There is so much scope for creativity. In Hong Kong, MTR is renowned for using so-called “air rights,” which help it pocket extra revenue by building stations with mixed-use commercial, residential and retail properties on top.

Japan’s JR East nets around a third of its revenue from non-transportation activities, while JR Kyushi is even higher at 60 per cent.

Swiss rail meanwhile has managed to top European rankings due to the investment it puts into maintaining its railroad infrastructure. Virtually 100 per cent of its extensive 5,200km network is electrified, well ahead of the UK’s 38 per cent.

Increasing innovation will play a critical role and some new approaches are showing promise closer to home. Network Rail, the body which manages the UK’s rail infrastructure, is starting to use artificial intelligence to predict when and where track faults and overhead cable failures may occur.

Given incidents have plagued the West Coast Mainline in and out of London this year, the tech has the potential to save countless hours of delay and disruption.

One could also look at the open-access model, in which operator’s take full commercial risk and are not subject to the typical franchising fees.
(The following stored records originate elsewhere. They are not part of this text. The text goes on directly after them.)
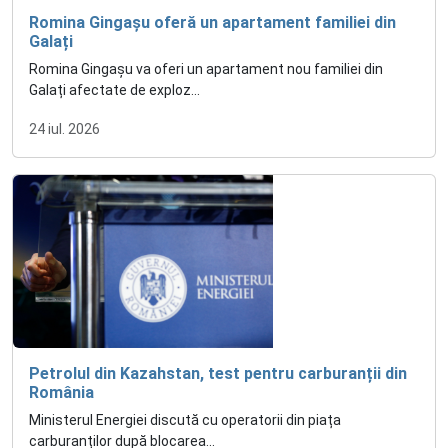
Romina Gingașu oferă un apartament familiei din
Galați
Romina Gingașu va oferi un apartament nou familiei din
Galați afectate de exploz...
24 iul. 2026
Petrolul din Kazahstan, test pentru carburanții din
România
Ministerul Energiei discută cu operatorii din piața
carburanților după blocarea...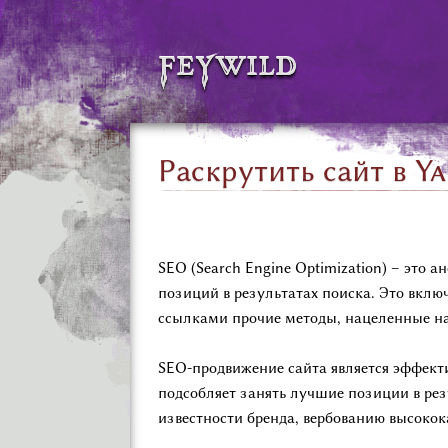
feywild
Раскрутить сайт в Y
SEO (Search Engine Optimization) – это
позиций в результатах поиска. Это включа
ссылками прочие методы, нацеленные на
SEO-продвижение сайта является эффек
подсобляет занять лучшие позиции в ре
известности бренда, вербованию высокок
It is increasingly boosting competition and reducing ticket fares in the UK, despite its small scale.

A number of new routes have been granted the regulatory go-ahead in recent months and Firstgroup has cited its open access subsidiaries Lumo and Hull as a key driver of growth.

Of course, these are just a few examples and none will solve broader issues such as the steep decline in business travel.

Policies such as GBR are also widely backed by the industry and will be critical in tackling fragmentation, providing accountability and ending pesky ministerial meddling.

But voters should be careful not to be drawn in by broad political promises, while forgetting the nuance involved in running a truly successful railway system.